Qadassiya was the great Arab battle against Persia, fought under the Third Caliphate, which the Iraqi hero General Saad bin Abi Wakaas won after urging his warriors to blind the new Iranian terror weapon - elephants - by throwing spears at their eyes. Caliph Omar bin al-Khattab had sent his general to destroy the Persians and it took him six days and five nights. Saddam, who of course thought he was Abi Wakaas, took eight years to achieve a ceasefire.

So what are the dead worth? I took a taxi from the monument yesterday, under a grey Baghdad sky, to the old British war graves at Baghdad's North Wall and asked the Iraqi cemetery keeper - wages $50 (£27) a month - to show me the last resting place of Lieutenant General Sir Stanley Maude, the British commander of the 1917 invasion of what we used to call Mesopotamia. A small man with spectacular energy, Ahmed Hadi Saleh hopped, skipped and jumped across the overgrown graveyard to point to the mud-brown mausoleum of the general. I had read so much about him. An original copy of his "proclamation" to the people of Baghdad - "we come here not as conquerors but as liberators" - hangs on my library wall. And there I found him.

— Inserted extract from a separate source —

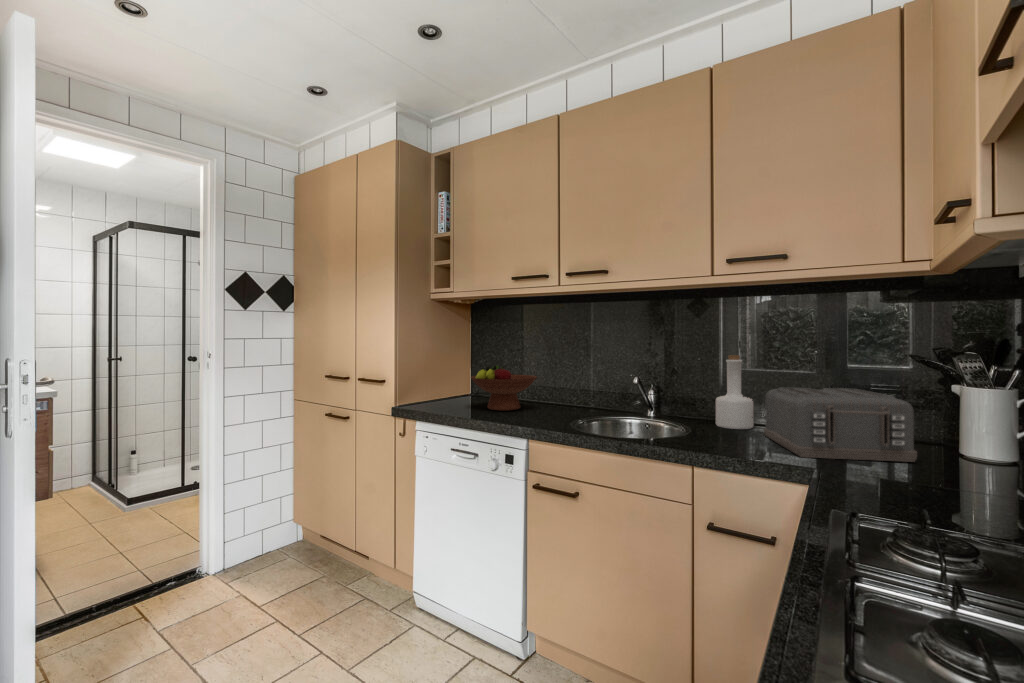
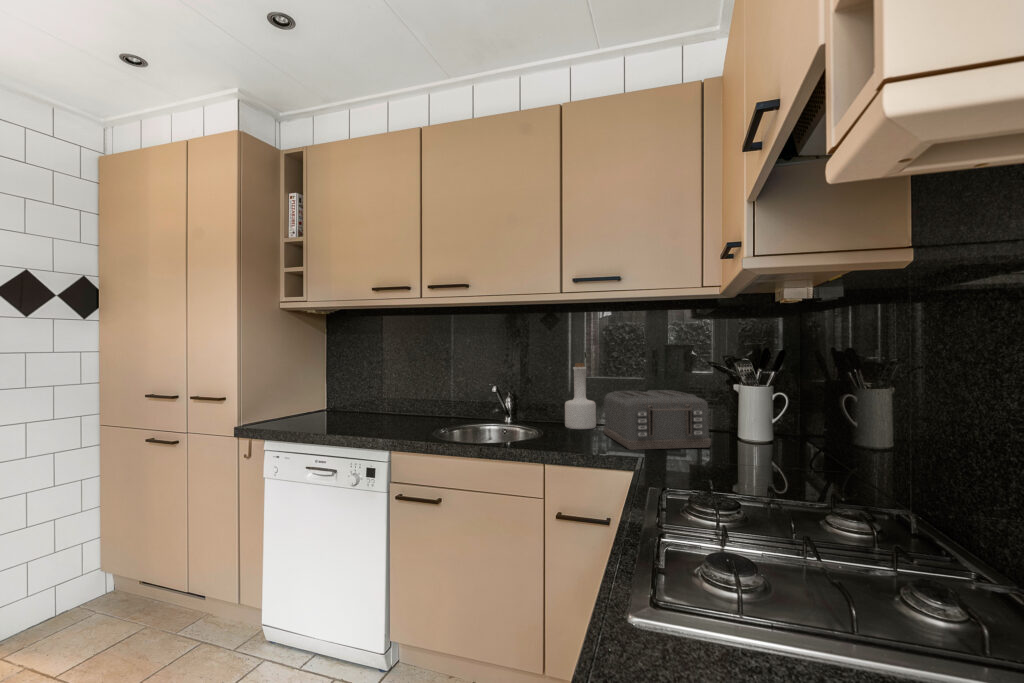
fruit bowl: present [471,365,537,410] -> none [327,377,398,424]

"MAUDE" it said simply, in huge capital letters on his hot stone sarcophagus, still shaded by an Indian-style cupola. On the wall was a plaque. "Lt Gen Sir Stanley Maude KCB CMG DSO. Coldstream Guards. Born 24th June, 1864. Died of cholera in Baghdad 18th November, 1917 whilst commanding Mesopotamian Expeditionary Force. 'I am the Resurrection and the Life.' He fought a good fight. He kept the faith."

Someone had lit a fire in the corner of the mausoleum to cook food. Outside, some of the gravestones - of British soldiers of the 1914-1918 war - were smashed, alongside dozens of British troops killed in the great insurgency of 1920.

I used to say that the Americans should visit this cemetery and learn its lessons. But they did. "They came twice and broke the locks on the gates," Mr Saleh said. "They took my rifle which I need to guard against thieves. They were looking for something." For weapons of course. What better place to hide guns than a cemetery? So now Mr Saleh has bought new locks and asks me kindly to leave. "There are too many Ali Babas here - too many looters," he says to me. "People will have seen you come. You should go now."

Which tells you all about Baghdad; the foreigner on the run, even in the cemetery of his own country's dead. Goodbye, then, to District Policeman N L Nisbett, aged 29 (died 15th August, 1920), farewell to Captain Buchanan who was 27 and who died the same day, and to 25-year-old Captain Bradfield of the Somerset Light Infantry who was killed two days before Nisbett and Buchanan. Goodbye General Maude. And to the 600,000 Iraqi dead of the "Qadassiya" war. And, of course, to the 900,000 Iranian dead, many still hidden beneath Iraq's sand.

But, please, spare the gravestones. Don't light fires. And leave your military insignia off the walls of memorials.